The Douglases admitted (1) that they signed the ATA, (2) that the ATA permitted automatic withdrawal of $686.10 from their checking account every month, and (3) that they never provided the Bank with written notice to terminate the automatic withdrawal. In fact, the Douglases’ affidavits established that although they had “notice[d] some irregularities in [their] account,” which they mistakenly believed were “associated with ... [Gloria’s] medical expenses,” they did not realize that the Bank was making withdrawals pursuant to the ATA until they were notified that the loan had been paid in full.

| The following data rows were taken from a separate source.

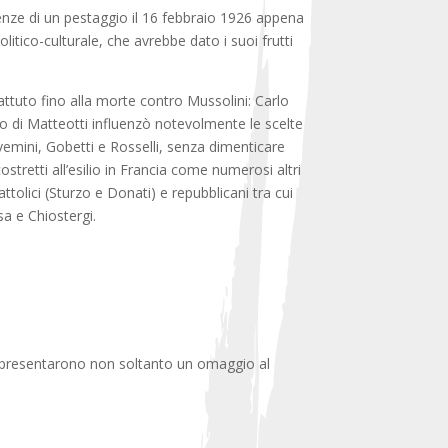
guenze di un pestaggio il 16 febbraio 1926 appena
litico-culturale, che avrebbe dato i suoi frutti
battuto fino alla morte contro Mussolini: Carlo
dio di Matteotti influenzò notevolmente le scelte
vemini, Gobetti e Rosselli, senza dimenticare
ostretti all’esilio in Francia come numerosi altri
olici (Sturzo e Donati) e repubblicani tra cui
sa e Chiostergi.
 rappresentarono non soltanto un omaggio al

Further, their affidavits established that “there was no conversation about a rapid pay off,” which conclusively negated any meeting of the minds on the part of the Bank with respect to any implied contractual duty to terminate automatic withdrawals under the ATA.
The Douglases argument on appeal asserts:
[C]learly the contemplation of the parties would have been that the “Automatic Withdrawal Would Stop” a [sic] point that would be deemed unnecessary to express because it is embedded implicitly in the nature of the purpose of the three Agreements to wit to make the Monthly Payment as fixed in the Installment Agreement enter [sic] into by Appellant with Appellee, [sic] in keeping with this point the term period for the “Automatic Withdrawal Payments” was 7/3/2010 thru 6/3/2015 60 months[.]

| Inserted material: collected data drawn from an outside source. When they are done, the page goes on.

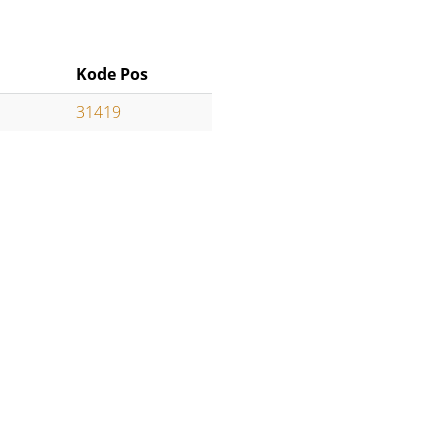
Kode Pos
31419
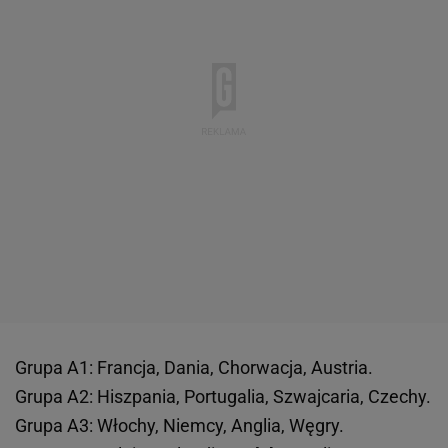
Grupa A1: Francja, Dania, Chorwacja, Austria.
Grupa A2: Hiszpania, Portugalia, Szwajcaria, Czechy.
Grupa A3: Włochy, Niemcy, Anglia, Węgry.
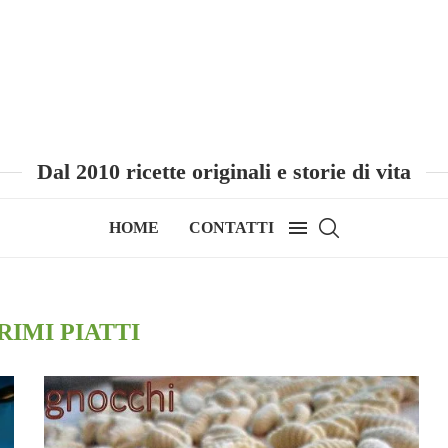
Dal 2010 ricette originali e storie di vita
HOME
CONTATTI
RIMI PIATTI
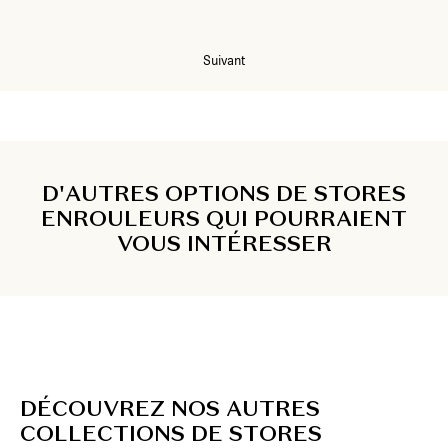
1
2
Suivant
D'AUTRES OPTIONS DE STORES
ENROULEURS QUI POURRAIENT
VOUS INTÉRESSER
D
É
C
O
U
V
R
E
Z
N
O
S
A
U
T
R
E
S
C
O
L
L
E
C
T
I
O
N
S
D
E
S
T
O
R
E
S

This argument, unsupported by the authorities cited in the Douglases’ briefing, would have this Court wholly ignore the plain terms of the express agreement provided in the ATA. It. also ignores the reality that unless the Douglases provided written notice to stop payment under the ATA, the Bank was entitled to assume that the Douglases fully intended to pay off them loan in an accelerated manner.

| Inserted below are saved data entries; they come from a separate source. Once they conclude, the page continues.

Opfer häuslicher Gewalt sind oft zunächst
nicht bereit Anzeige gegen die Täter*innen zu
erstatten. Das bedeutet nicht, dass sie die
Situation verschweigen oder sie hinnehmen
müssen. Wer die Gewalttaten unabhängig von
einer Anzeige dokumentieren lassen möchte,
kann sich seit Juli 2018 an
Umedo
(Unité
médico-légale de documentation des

We find that the trial court properly concluded that the Bank conclusively established that there were no genuine issues of material fact and that it was entitled to summary judgment as a matter *102of law. Accordingly, we overrule the Doug-lases’ point of error.5
III. Conclusion
We affirm the trial court’s judgment.
. The Insurance Company paid a total of $25,225.61 in disability benefits.
. The Douglases also sued the Insurance Company for failing to make additional payments after August 26, 2013. Their complaints against the Insurance Company were settled and dismissed. Accordingly, the Insurance Company is not a party to this appeal.
. Because there was no prepayment penalty, the Bank further argued that the Douglases could not establish the element of damages.
. "An ‘implied covenant must rest entirely on the presumed intention of the parties as gathered from the terms as actually expressed in the written instrument itself, and it must ap*101pear that it was so clearly within the contemplation of the parties that they deemed it unnecessary to express it....'” Universal Health Servs., 121 S.W.3d at 748 (quoting Danciger Oil & Ref. Co. of Tex. v. Powell, 137 Tex. 484, 154 S.W.2d 632, 635 (1941)). "Thus, a covenant will not be implied simply to make a contract fair, wise, or just.” Id.
. The Bank has also filed a brief in this case, which it contends constitutes a brief in sup- ' port of a cross-appeal. However, because the entirety of this briefing contains argument as to why we should affirm the trial court’s judgment and contains no argument that the trial court erred, we cannot construe the Bank’s appeal as a true cross-appeal. Since we affirm the trial court's judgment, the points raised by that brief are moot and need not be addressed.